# gateway computer back in the box



## Poser Luppi (Jan 23, 2001)

The gateway computer that I use at home is in a box and on its way somewhere to be repaired. I have no email at the office yet on my new t1 line. If anyone wants to get in touch with me please call me at 703 690 6934 during the day and in the evening( not during jeapardy) at 703 780 5111. 

TB: I have your address only on the broken computer so if you would like me to send you the conversion bar please call me with your address. 

We are trying to get it together for next weekends tournament but it is not a sure thing yet. Can anyone tell me if there is going to be a restriction on where I park the camper? I am wondering if there may be some new restrictions because of the recent safty concerns and I now have a third girl (not casting yet, at 13 months) that has started wondering around on her own.


----------



## Hat80 (Sep 22, 2002)

*Hummmm,*

Thats why I just ordered a new Dell. In Dec I got a bad driver download from Gateways website. The computer has been a hunk of junk ever since. Even after taking it to their service center. Now that they have closed all their stores they want us to send it to them, thats not the contract I bought. 

Now that they have started selling Plasma TV's they are letting us computer guys take that back seat, both in quality and service. Don't buy from Gateway, they have gone to he!! in a handbasket! .....Tightlines


----------



## OldBay (May 15, 2003)

Gateway has embraced a policy of using inferior parts to keep prices (and consequentally quality) low. Dell has some great specials running all the time. If you are ever in the market for a new maching check the deals on Techbargains.com. great site for deals.


----------



## aero993 (Jan 19, 2001)

*Dude I'm Getting a DELL*

Nice site OB,
Poser if you build your own, then you know what's in it.
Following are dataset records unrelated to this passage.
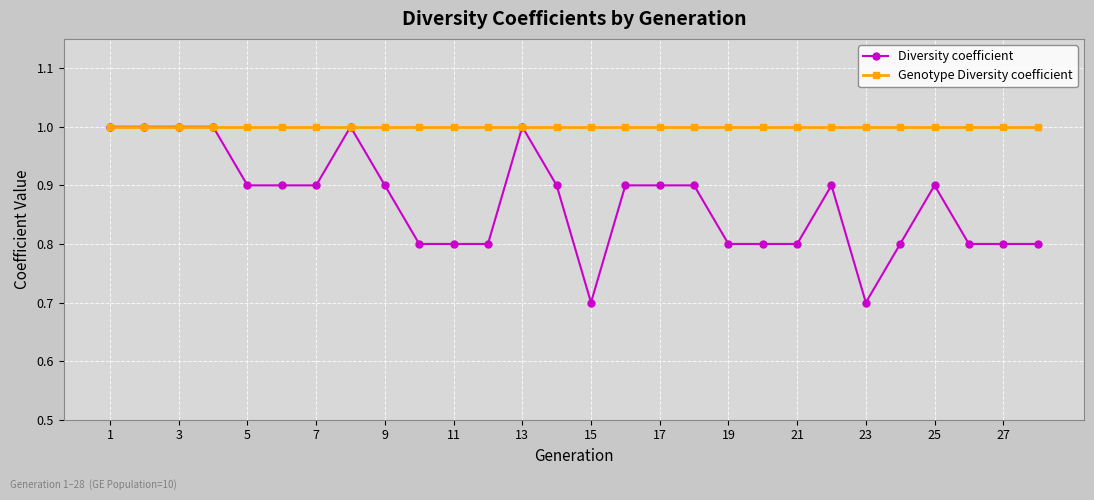

At how many categories does at least one series exceed 0?

28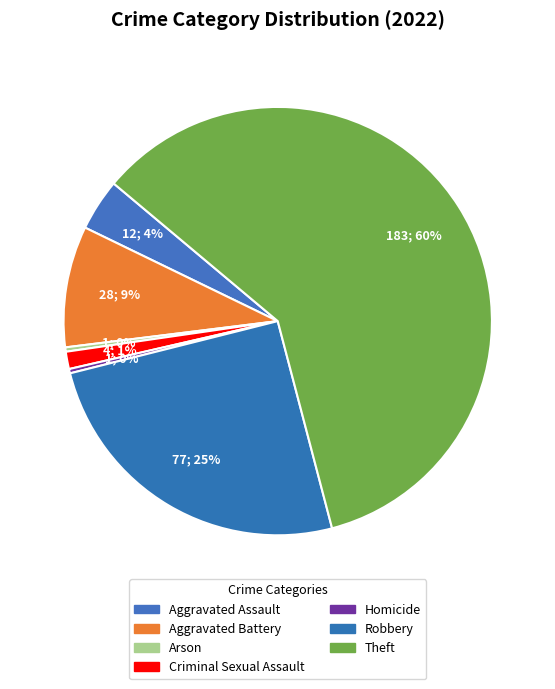

How many segments does this pie chart have?

7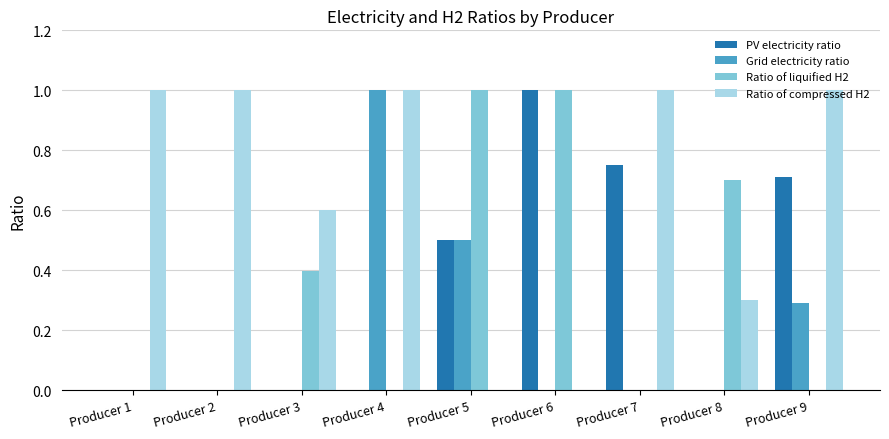

What is the highest value of the Ratio of compressed H2 series?

1.0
Though, it's hard to beat some of the deals from DELL.


----------



## jedi_angler (Jul 5, 2003)

Have built my own computers for many years (including the one I'm working on now), and plenty for others as well.
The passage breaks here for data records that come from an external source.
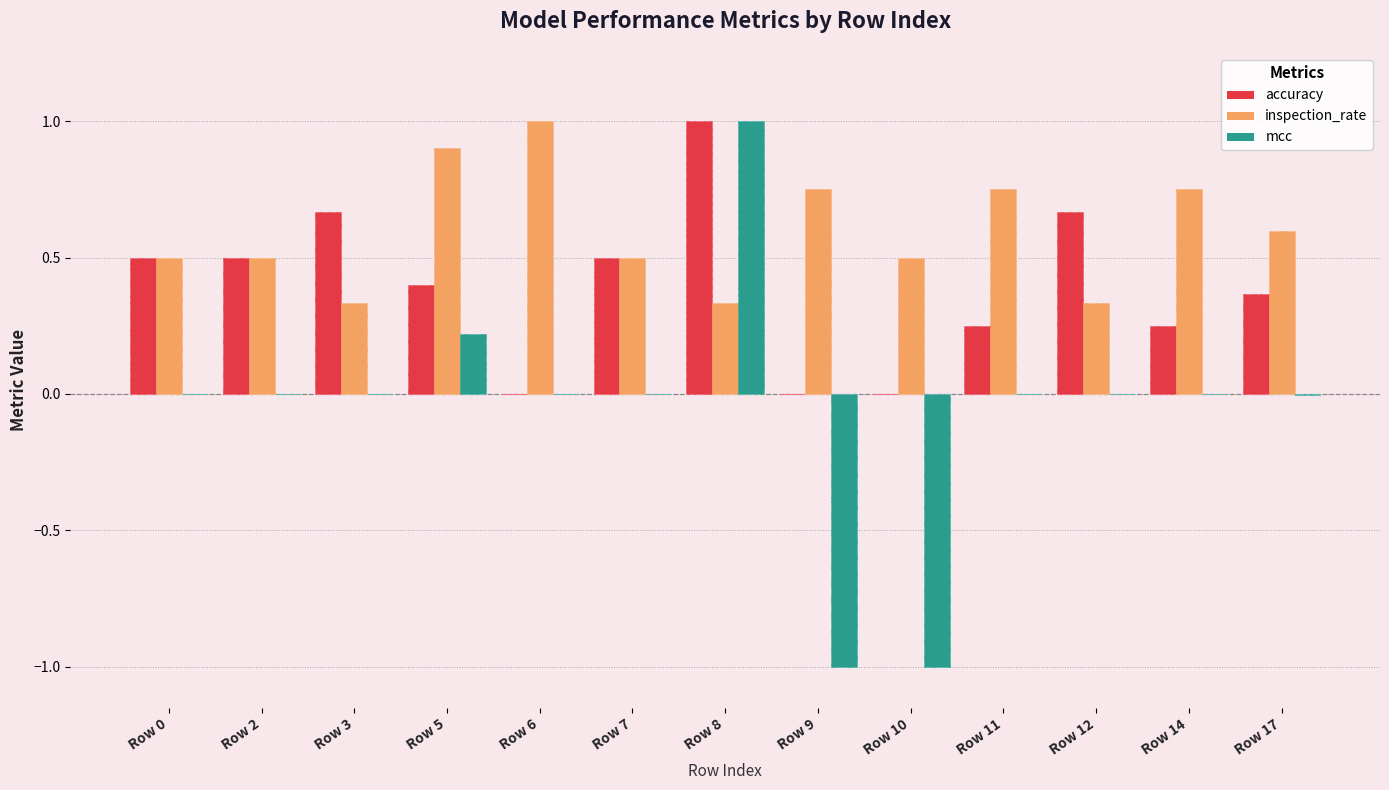

What is the value of the inspection_rate bar at the 5th from the left?

1.0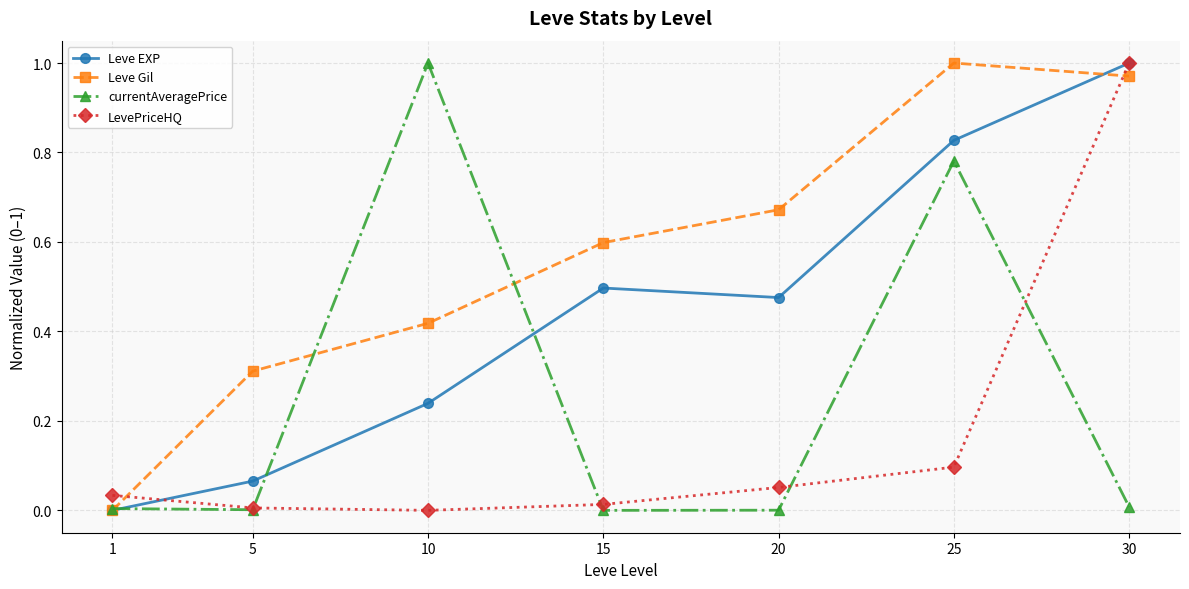

Which series has the largest total across all categories?

Leve Gil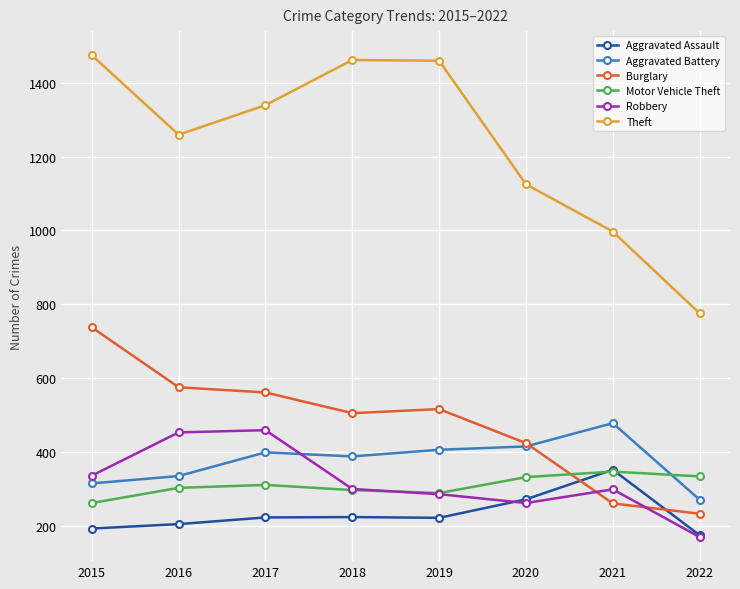

What is the value of the Aggravated Assault point at the 4th from the left?

225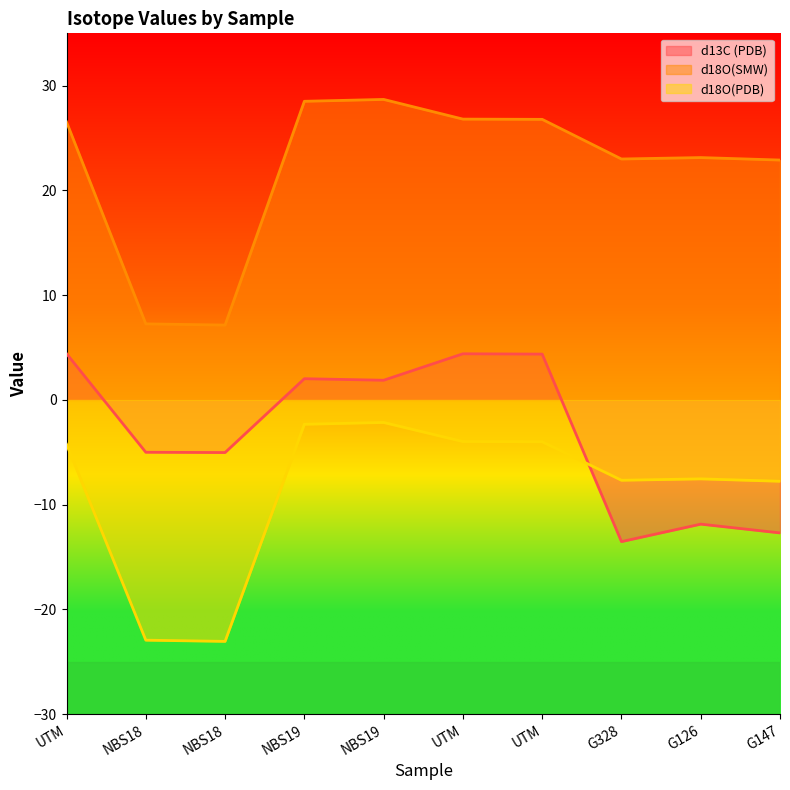

At which category is the sum across all series the highest?

NBS19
Did it that way cause it was fun, had control over the quality of all the parts, and with a little effort could save some $ and eak out a bit more performance. Lately, with the prices of a fully built Dell coming down and the quality of the included parts going up, I see little reason to build my own any more. Next time round, I'm gettin a Dell.
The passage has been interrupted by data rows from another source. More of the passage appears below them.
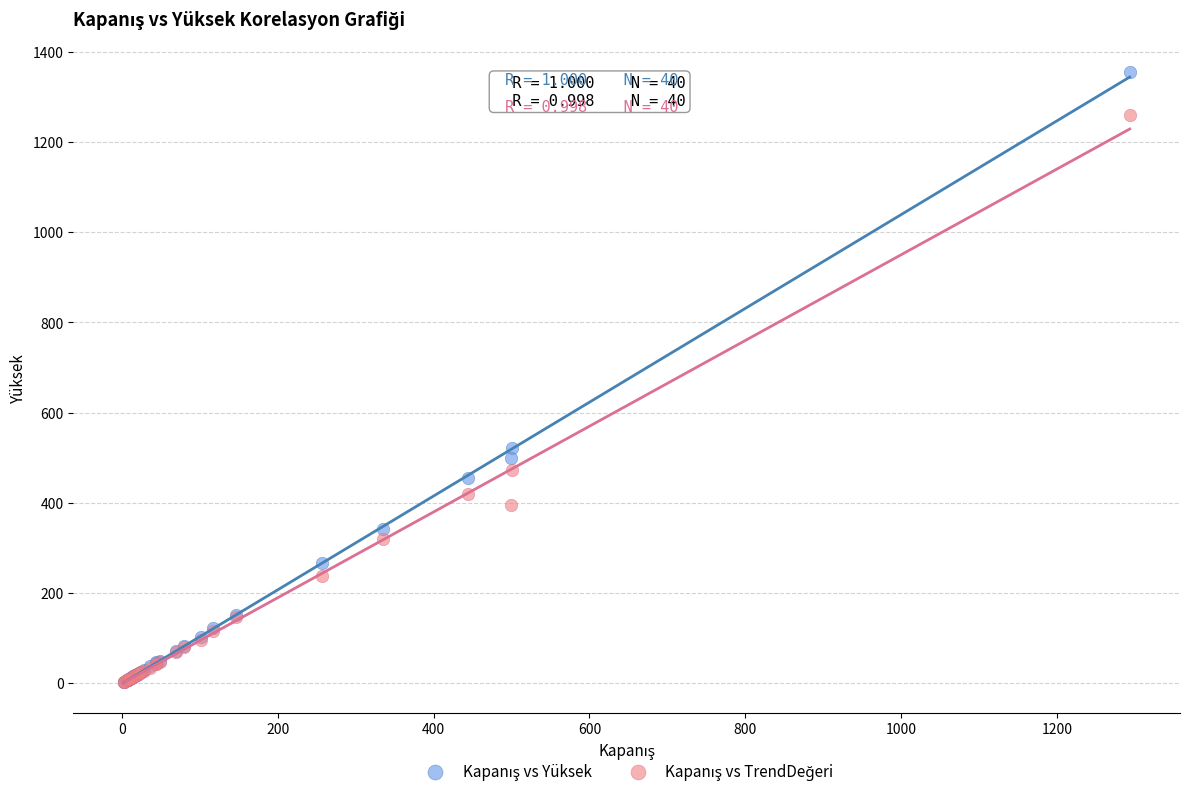

Across all series, what Y value is closest to 678?

522.0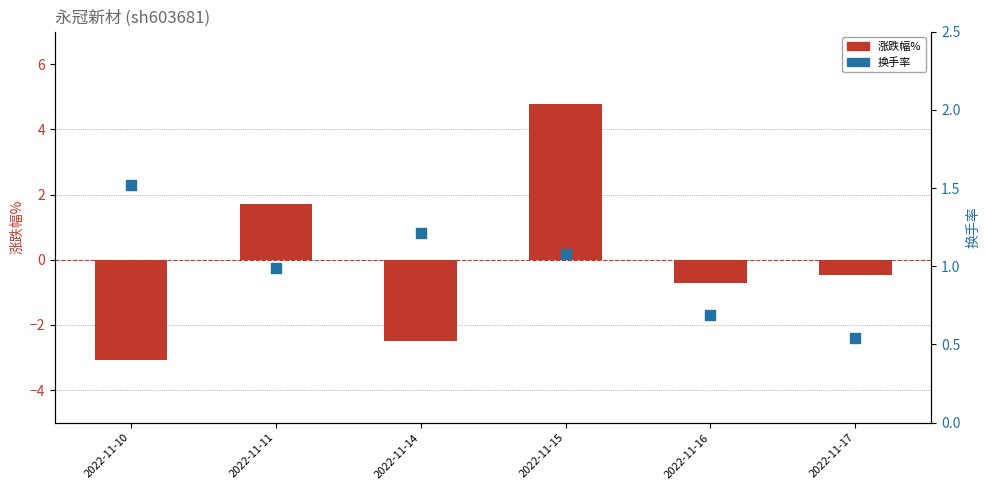

What is the total value across all series at 2022-11-10?

-1.6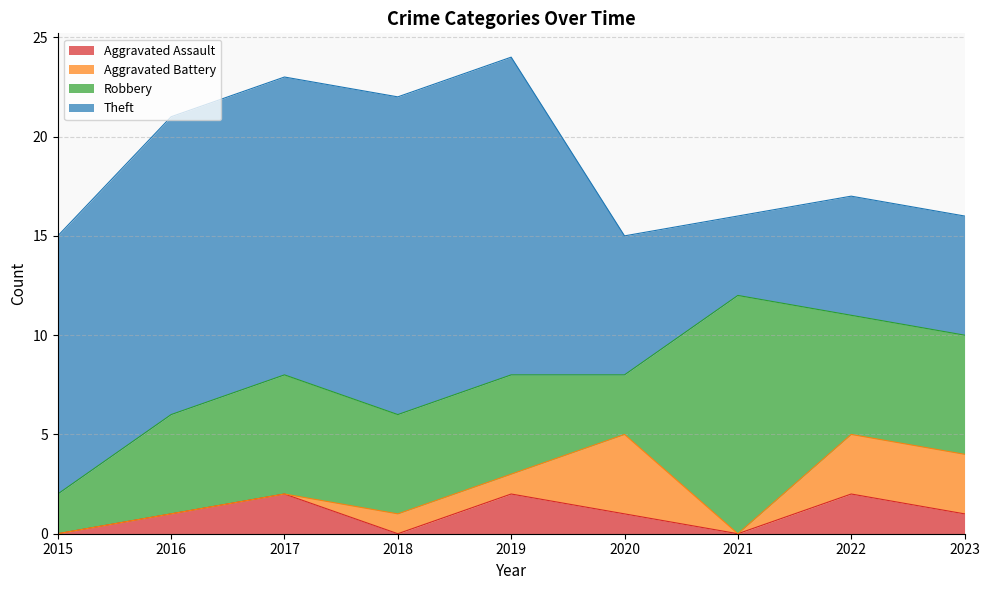

What is the total value across all series at 2017?

23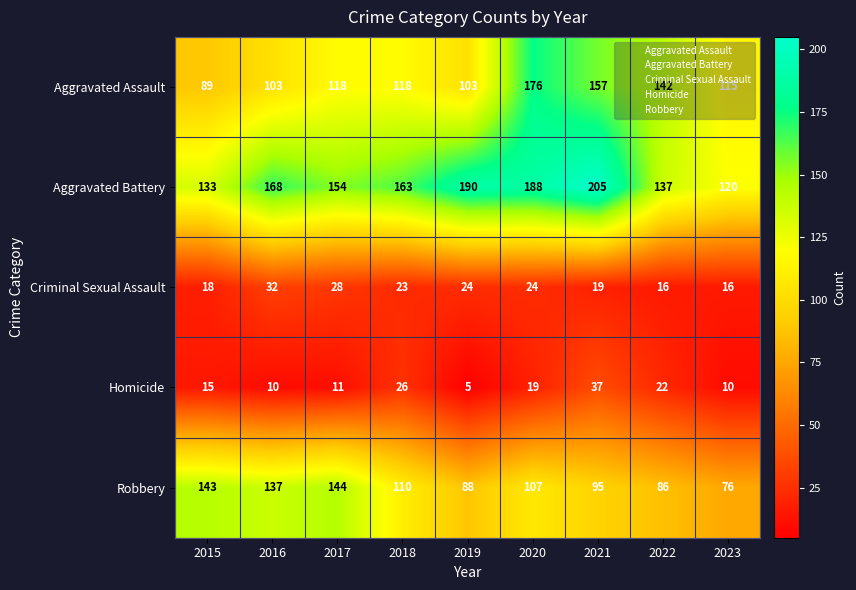

The Homicide series shows 29 at 2020. True or false?

False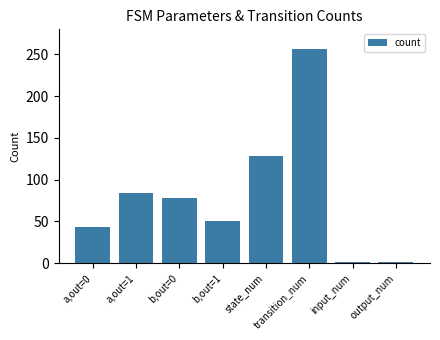

Does the chart contain stacked bars?

No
The only reason I could see to build your own would be for a fairly extreme specific need - hardcore gaming, video editing, etc. Even then, companies like Alienware, etc are building killer systems, just a bit pricy.

Are we a bit off-topic here?


----------



## mroczka (Apr 23, 2001)

Charlie forget about the computer and buy another ZZiplex. That Gateway would make a nice target sitting on the 600ft. centerline.


----------



## Thumb-Burner (Dec 3, 2002)

*Mr. Luppi...*

Just saw your note.. I'll give you a call later today.


----------



## Thumb-Burner (Dec 3, 2002)

*one more thing...*

I just confirmed that if a person dials a number different from either of the ones you listed, you will not answer! doh!


----------



## Poser Luppi (Jan 23, 2001)

*YESS 600FT*

MROCZKA, Very funny. I once hit my own wheelie at exactly 594 thinking that I could leave it right on the spot and nothing would happen to it. Almost took out the counter when the weight hit right on the arm that holds it. Needless to say I never left it out there again. 

What about a response to my question about the camper parking?


----------



## mroczka (Apr 23, 2001)

Charlie I would contact Connman since he lives in the area about your camper question. Must be getting a little tight in the camper now with all the girls. May be time to start looking at one of those Greyhound Bus campers. Have fun and hit a big one this weekend. Will see you in May at Crisfield.


----------



## Billr (May 26, 2002)

charlie, check with jim johnson. he lives around cowtown.


----------



## Connman (Apr 14, 2001)

Charlie , should be no problem for the camper .


----------